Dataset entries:
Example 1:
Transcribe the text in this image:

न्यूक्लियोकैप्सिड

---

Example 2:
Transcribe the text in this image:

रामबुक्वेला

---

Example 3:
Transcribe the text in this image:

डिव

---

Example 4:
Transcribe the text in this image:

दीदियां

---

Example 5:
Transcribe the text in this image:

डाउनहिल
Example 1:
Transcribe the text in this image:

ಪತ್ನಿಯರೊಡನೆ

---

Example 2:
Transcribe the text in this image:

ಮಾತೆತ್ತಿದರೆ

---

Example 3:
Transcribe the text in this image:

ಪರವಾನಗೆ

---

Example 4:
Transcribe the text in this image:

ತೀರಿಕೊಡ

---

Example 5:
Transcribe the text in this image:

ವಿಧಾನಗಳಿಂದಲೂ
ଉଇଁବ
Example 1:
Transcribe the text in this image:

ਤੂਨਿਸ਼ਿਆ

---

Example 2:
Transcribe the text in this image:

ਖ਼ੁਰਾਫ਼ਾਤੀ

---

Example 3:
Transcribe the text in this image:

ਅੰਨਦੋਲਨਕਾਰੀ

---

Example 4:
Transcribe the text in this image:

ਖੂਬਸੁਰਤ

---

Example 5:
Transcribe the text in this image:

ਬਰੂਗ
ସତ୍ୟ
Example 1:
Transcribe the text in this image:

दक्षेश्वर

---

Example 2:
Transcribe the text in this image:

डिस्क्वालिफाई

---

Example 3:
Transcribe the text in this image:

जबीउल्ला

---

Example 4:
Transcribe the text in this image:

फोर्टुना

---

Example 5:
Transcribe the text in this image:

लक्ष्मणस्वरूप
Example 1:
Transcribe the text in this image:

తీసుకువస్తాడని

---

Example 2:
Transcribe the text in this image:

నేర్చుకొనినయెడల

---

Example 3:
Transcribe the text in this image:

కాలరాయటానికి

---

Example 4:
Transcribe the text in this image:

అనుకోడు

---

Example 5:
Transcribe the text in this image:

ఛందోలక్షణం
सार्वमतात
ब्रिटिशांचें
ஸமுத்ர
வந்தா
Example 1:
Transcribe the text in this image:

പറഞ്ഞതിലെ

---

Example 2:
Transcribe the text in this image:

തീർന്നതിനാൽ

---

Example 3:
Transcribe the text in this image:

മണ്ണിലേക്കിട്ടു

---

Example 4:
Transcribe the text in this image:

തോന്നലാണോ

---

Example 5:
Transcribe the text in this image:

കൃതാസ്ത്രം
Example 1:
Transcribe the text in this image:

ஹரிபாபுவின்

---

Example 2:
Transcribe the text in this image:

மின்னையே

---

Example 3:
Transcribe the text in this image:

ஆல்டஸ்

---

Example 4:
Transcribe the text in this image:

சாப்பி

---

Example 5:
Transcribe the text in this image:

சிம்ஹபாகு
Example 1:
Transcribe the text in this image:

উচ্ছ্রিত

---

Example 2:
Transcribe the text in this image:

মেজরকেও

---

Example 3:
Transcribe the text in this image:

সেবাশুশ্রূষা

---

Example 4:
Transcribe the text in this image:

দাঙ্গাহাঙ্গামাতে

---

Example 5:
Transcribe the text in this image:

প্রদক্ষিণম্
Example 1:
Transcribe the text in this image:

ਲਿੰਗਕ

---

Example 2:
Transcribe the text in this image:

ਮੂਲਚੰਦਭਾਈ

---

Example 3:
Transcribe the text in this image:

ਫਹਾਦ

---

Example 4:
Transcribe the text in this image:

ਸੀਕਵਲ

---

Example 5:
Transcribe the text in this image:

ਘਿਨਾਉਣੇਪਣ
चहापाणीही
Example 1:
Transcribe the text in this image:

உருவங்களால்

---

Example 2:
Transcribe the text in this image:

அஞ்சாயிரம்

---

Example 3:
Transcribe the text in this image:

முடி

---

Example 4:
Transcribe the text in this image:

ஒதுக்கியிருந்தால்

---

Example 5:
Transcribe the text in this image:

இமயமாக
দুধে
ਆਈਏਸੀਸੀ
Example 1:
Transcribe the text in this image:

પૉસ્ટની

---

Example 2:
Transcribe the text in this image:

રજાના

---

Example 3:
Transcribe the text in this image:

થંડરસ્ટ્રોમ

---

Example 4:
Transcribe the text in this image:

TASK OBJECTIVE
Please repeat each line above exactly.

SOLUTION TO THE PROBLEM
Example 1:
Transcribe the text in this image:

न्यूक्लियोकैप्सिड

---

Example 2:
Transcribe the text in this image:

रामबुक्वेला

---

Example 3:
Transcribe the text in this image:

डिव

---

Example 4:
Transcribe the text in this image:

दीदियां

---

Example 5:
Transcribe the text in this image:

डाउनहिल
Example 1:
Transcribe the text in this image:

ಪತ್ನಿಯರೊಡನೆ

---

Example 2:
Transcribe the text in this image:

ಮಾತೆತ್ತಿದರೆ

---

Example 3:
Transcribe the text in this image:

ಪರವಾನಗೆ

---

Example 4:
Transcribe the text in this image:

ತೀರಿಕೊಡ

---

Example 5:
Transcribe the text in this image:

ವಿಧಾನಗಳಿಂದಲೂ
ଉଇଁବ
Example 1:
Transcribe the text in this image:

ਤੂਨਿਸ਼ਿਆ

---

Example 2:
Transcribe the text in this image:

ਖ਼ੁਰਾਫ਼ਾਤੀ

---

Example 3:
Transcribe the text in this image:

ਅੰਨਦੋਲਨਕਾਰੀ

---

Example 4:
Transcribe the text in this image:

ਖੂਬਸੁਰਤ

---

Example 5:
Transcribe the text in this image:

ਬਰੂਗ
ସତ୍ୟ
Example 1:
Transcribe the text in this image:

दक्षेश्वर

---

Example 2:
Transcribe the text in this image:

डिस्क्वालिफाई

---

Example 3:
Transcribe the text in this image:

जबीउल्ला

---

Example 4:
Transcribe the text in this image:

फोर्टुना

---

Example 5:
Transcribe the text in this image:

लक्ष्मणस्वरूप
Example 1:
Transcribe the text in this image:

తీసుకువస్తాడని

---

Example 2:
Transcribe the text in this image:

నేర్చుకొనినయెడల

---

Example 3:
Transcribe the text in this image:

కాలరాయటానికి

---

Example 4:
Transcribe the text in this image:

అనుకోడు

---

Example 5:
Transcribe the text in this image:

ఛందోలక్షణం
सार्वमतात
ब्रिटिशांचें
ஸமுத்ர
வந்தா
Example 1:
Transcribe the text in this image:

പറഞ്ഞതിലെ

---

Example 2:
Transcribe the text in this image:

തീർന്നതിനാൽ

---

Example 3:
Transcribe the text in this image:

മണ്ണിലേക്കിട്ടു

---

Example 4:
Transcribe the text in this image:

തോന്നലാണോ

---

Example 5:
Transcribe the text in this image:

കൃതാസ്ത്രം
Example 1:
Transcribe the text in this image:

ஹரிபாபுவின்

---

Example 2:
Transcribe the text in this image:

மின்னையே

---

Example 3:
Transcribe the text in this image:

ஆல்டஸ்

---

Example 4:
Transcribe the text in this image:

சாப்பி

---

Example 5:
Transcribe the text in this image:

சிம்ஹபாகு
Example 1:
Transcribe the text in this image:

উচ্ছ্রিত

---

Example 2:
Transcribe the text in this image:

মেজরকেও

---

Example 3:
Transcribe the text in this image:

সেবাশুশ্রূষা

---

Example 4:
Transcribe the text in this image:

দাঙ্গাহাঙ্গামাতে

---

Example 5:
Transcribe the text in this image:

প্রদক্ষিণম্
Example 1:
Transcribe the text in this image:

ਲਿੰਗਕ

---

Example 2:
Transcribe the text in this image:

ਮੂਲਚੰਦਭਾਈ

---

Example 3:
Transcribe the text in this image:

ਫਹਾਦ

---

Example 4:
Transcribe the text in this image:

ਸੀਕਵਲ

---

Example 5:
Transcribe the text in this image:

ਘਿਨਾਉਣੇਪਣ
चहापाणीही
Example 1:
Transcribe the text in this image:

உருவங்களால்

---

Example 2:
Transcribe the text in this image:

அஞ்சாயிரம்

---

Example 3:
Transcribe the text in this image:

முடி

---

Example 4:
Transcribe the text in this image:

ஒதுக்கியிருந்தால்

---

Example 5:
Transcribe the text in this image:

இமயமாக
দুধে
ਆਈਏਸੀਸੀ
Example 1:
Transcribe the text in this image:

પૉસ્ટની

---

Example 2:
Transcribe the text in this image:

રજાના

---

Example 3:
Transcribe the text in this image:

થંડરસ્ટ્રોમ

---

Example 4:
Transcribe the text in this image:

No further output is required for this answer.